▶ EXERCISE
Once every line below has been checked for "ffffff", give only the number of lines that have it.

SOURCE DATA START

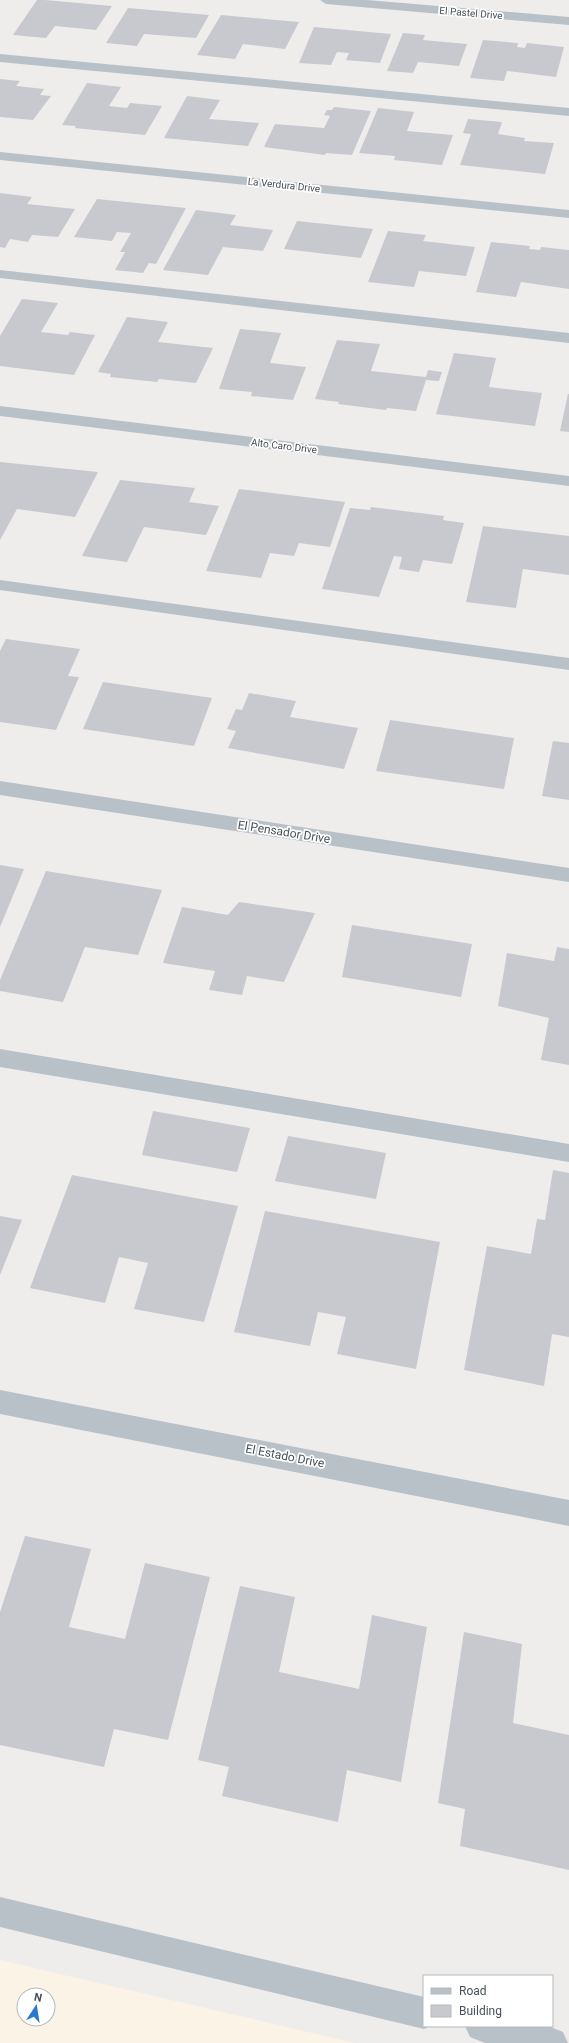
<svg xmlns="http://www.w3.org/2000/svg" width="569" height="2043" font-family="Roboto,sans-serif">
	<style>
		.commercial { fill: #faf3e6; fill-rule: evenodd }
		.building { fill: #c7c9cf }
		.lines { fill: none; stroke-linecap: round; stroke-linejoin: round }
		.minor { fill: #b9c1c8; fill-rule: evenodd }
		.labels { text-anchor: middle; dominant-baseline: central; stroke-width: 3.5; stroke-linejoin: round; paint-order: stroke }
		.far-street-label { font-size: 10px; fill: #465058; stroke: #fff }
		.street-label { font-size: 12px; fill: #465058; stroke: #fff }
	</style>
	<rect width="100%" height="100%" fill="#efecec"/>
	<path class="commercial" d="M 0,1960 L 355,2043 L 0,2043 ZM 24,1995 L 48,1995 L 48,2019 L 24,2019 Z"/>
	<path class="building" d="M 37,0 L 45,0 L 112,6 L 96,30 L 55,26 L 46,38 L 13,35 Z
		M 128,8 L 209,15 L 196,38 L 144,34 L 137,46 L 106,43 Z
		M 221,15 L 299,22 L 285,49 L 243,44 L 235,59 L 197,55 Z
		M 314,27 L 391,34 L 380,63 L 346,60 L 349,53 L 337,52 L 331,65 L 299,63 Z
		M 403,33 L 425,35 L 423,40 L 467,44 L 459,66 L 418,62 L 413,73 L 387,71 Z
		M 483,40 L 518,43 L 517,47 L 525,48 L 527,43 L 564,47 L 556,77 L 507,71 L 504,81 L 470,78 Z
		M 0,79 L 20,81 L 16,86 L 44,89 L 40,95 L 51,96 L 33,120 L 0,117 Z
		M 87,83 L 121,87 L 109,106 L 127,108 L 130,103 L 162,106 L 145,135 L 75,128 L 76,126 L 62,125 Z
		M 187,96 L 220,100 L 209,119 L 259,123 L 248,146 L 164,138 Z
		M 334,107 L 371,111 L 352,155 L 326,153 L 325,155 L 264,147 L 275,124 L 324,128 L 330,116 L 324,115 L 327,110 L 332,110 Z
		M 378,108 L 414,112 L 407,131 L 453,135 L 442,165 L 394,160 L 395,156 L 359,153 Z
		M 468,119 L 502,122 L 498,134 L 525,138 L 524,141 L 554,143 L 545,174 L 460,165 L 471,134 L 463,133 Z
		M 0,193 L 32,197 L 27,204 L 75,209 L 58,237 L 32,235 L 28,242 L 10,239 L 5,248 L 0,247 Z
		M 97,199 L 186,208 L 156,264 L 149,263 L 143,273 L 115,270 L 125,252 L 120,252 L 131,233 L 117,232 L 112,241 L 74,237 Z
		M 196,210 L 236,215 L 230,225 L 273,230 L 263,251 L 223,247 L 208,275 L 163,270 Z
		M 297,221 L 373,229 L 361,258 L 284,249 Z
		M 388,231 L 426,235 L 423,241 L 475,247 L 466,276 L 419,271 L 414,287 L 368,282 Z
		M 491,242 L 530,246 L 529,249 L 540,250 L 541,247 L 569,250 L 569,289 L 521,282 L 516,297 L 476,292 Z
		M 22,299 L 58,303 L 41,332 L 68,335 L 70,332 L 95,335 L 74,375 L 0,366 L 0,336 Z
		M 127,317 L 168,322 L 158,342 L 213,348 L 196,383 L 159,379 L 157,382 L 110,377 L 111,374 L 98,372 Z
		M 240,329 L 281,333 L 270,363 L 306,367 L 293,400 L 251,396 L 252,392 L 219,389 Z
		M 337,340 L 380,344 L 371,371 L 426,377 L 428,370 L 442,372 L 439,381 L 426,380 L 416,411 L 387,408 L 386,410 L 338,404 L 339,402 L 315,399 Z
		M 454,353 L 496,358 L 489,387 L 542,393 L 535,426 L 436,414 Z
		M 568,394 L 569,394 L 569,432 L 560,431 Z
		M 0,462 L 98,472 L 75,517 L 17,509 L 0,540 Z
		M 120,480 L 195,488 L 189,502 L 219,506 L 206,535 L 144,527 L 127,562 L 82,556 Z
		M 239,489 L 345,502 L 330,547 L 299,543 L 294,556 L 270,553 L 261,578 L 206,571 Z
		M 371,507 L 444,516 L 443,520 L 464,523 L 452,564 L 423,560 L 419,572 L 399,569 L 402,557 L 394,556 L 379,597 L 322,589 L 350,508 L 370,510 Z
		M 483,526 L 569,536 L 569,575 L 523,569 L 516,608 L 466,602 Z
		M 6,639 L 80,649 L 68,676 L 79,677 L 56,730 L 0,722 L 0,651 Z
		M 103,682 L 212,698 L 194,746 L 83,729 Z
		M 249,693 L 296,701 L 290,717 L 358,728 L 344,769 L 228,748 L 236,731 L 227,729 L 236,709 L 242,710 Z
		M 390,720 L 514,738 L 504,789 L 376,771 Z
		M 553,741 L 569,743 L 569,800 L 542,796 Z
		M 0,865 L 24,869 L 0,927 Z
		M 46,871 L 162,890 L 138,955 L 85,947 L 63,1002 L 0,991 L 0,980 Z
		M 239,902 L 315,913 L 284,982 L 247,976 L 242,995 L 209,990 L 215,971 L 163,963 L 182,907 L 228,915 Z
		M 352,925 L 472,944 L 461,997 L 342,977 Z
		M 557,947 L 569,949 L 569,1065 L 541,1060 L 549,1018 L 498,1006 L 507,953 L 554,961 Z
		M 153,1111 L 250,1128 L 237,1172 L 142,1155 Z
		M 288,1136 L 386,1153 L 376,1199 L 275,1181 Z
		M 553,1170 L 569,1173 L 569,1337 L 552,1334 L 544,1386 L 464,1370 L 487,1246 L 531,1254 L 537,1219 L 545,1220 Z
		M 72,1175 L 238,1206 L 204,1322 L 134,1309 L 148,1263 L 119,1257 L 105,1303 L 30,1288 Z
		M 265,1211 L 440,1242 L 416,1369 L 337,1354 L 346,1317 L 318,1312 L 310,1346 L 234,1332 Z
		M 0,1216 L 22,1220 L 0,1275 Z
		M 25,1536 L 91,1549 L 69,1627 L 125,1639 L 145,1563 L 210,1577 L 168,1740 L 114,1729 L 104,1767 L 0,1745 L 0,1612 Z
		M 240,1586 L 295,1597 L 279,1672 L 359,1689 L 372,1615 L 427,1627 L 401,1782 L 347,1770 L 338,1822 L 222,1796 L 229,1767 L 198,1760 Z
		M 464,1632 L 522,1644 L 513,1723 L 569,1735 L 569,1870 L 460,1846 L 465,1809 L 438,1803 Z"/>
	<g class="lines">
		<path class="minor" d="M 320,0 L 367,0 L 569,17 L 569,25 L 326,4 Z
			M 0,54 L 569,108 L 569,116 L 0,62 Z
			M 0,152 L 569,210 L 569,218 L 0,160 Z
			M 0,270 L 569,333 L 569,343 L 0,278 Z
			M 0,406 L 569,476 L 569,486 L 0,416 Z
			M 0,580 L 569,658 L 569,670 L 0,590 Z
			M 0,781 L 569,868 L 569,882 L 0,795 Z
			M 0,1049 L 569,1144 L 569,1162 L 0,1067 Z
			M 0,1390 L 569,1500 L 569,1526 L 0,1414 Z
			M 0,1897 L 424,1997 L 424,2026 L 431,2026 L 424,2029 L 0,1927 Z
			M 465,2026 L 548,2026 L 563,2032 L 568,2043 L 485,2043 L 470,2037 Z"/>
	</g>
	<g class="labels">
		<g class="far-street-label">
			<text transform="translate(471 13) rotate(5)">El Pastel Drive</text>
			<text transform="translate(284 185) rotate(6)">La Verdura Drive</text>
			<text transform="translate(284 446) rotate(7)">Alto Caro Drive</text>
		</g>
		<g class="street-label">
			<text transform="translate(284 832) rotate(9)">El Pensador Drive</text>
			<text transform="translate(285 1456) rotate(11)">El Estado Drive</text>
		</g>
	</g>
	<rect x="423" y="1975" width="130" height="52" fill="#ffffff" stroke="#b5b9bc"/>
	<rect x="431" y="1988" width="20" height="6" fill="#b9c1c8" stroke="#b5b9bc"/>
	<text x="459" y="1995" font-size="12" fill="#465058">Road</text>
	<rect x="431" y="2005" width="20" height="12" fill="#c7c9cf" stroke="#b5b9bc"/>
	<text x="459" y="2015" font-size="12" fill="#465058">Building</text>
	<g transform="translate(36 2007) rotate(12)"><circle r="19" fill="#ffffff" stroke="#b5b9bc"/>
	<path d="M0-3L7 15L0 10L-7 15Z" fill="#2878ce"/>
	<text y="-6" font-size="11" font-weight="bold" text-anchor="middle" fill="#465058">N</text>
	</g>
</svg>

SOURCE DATA END

▶ RESULT OF THE TASK
2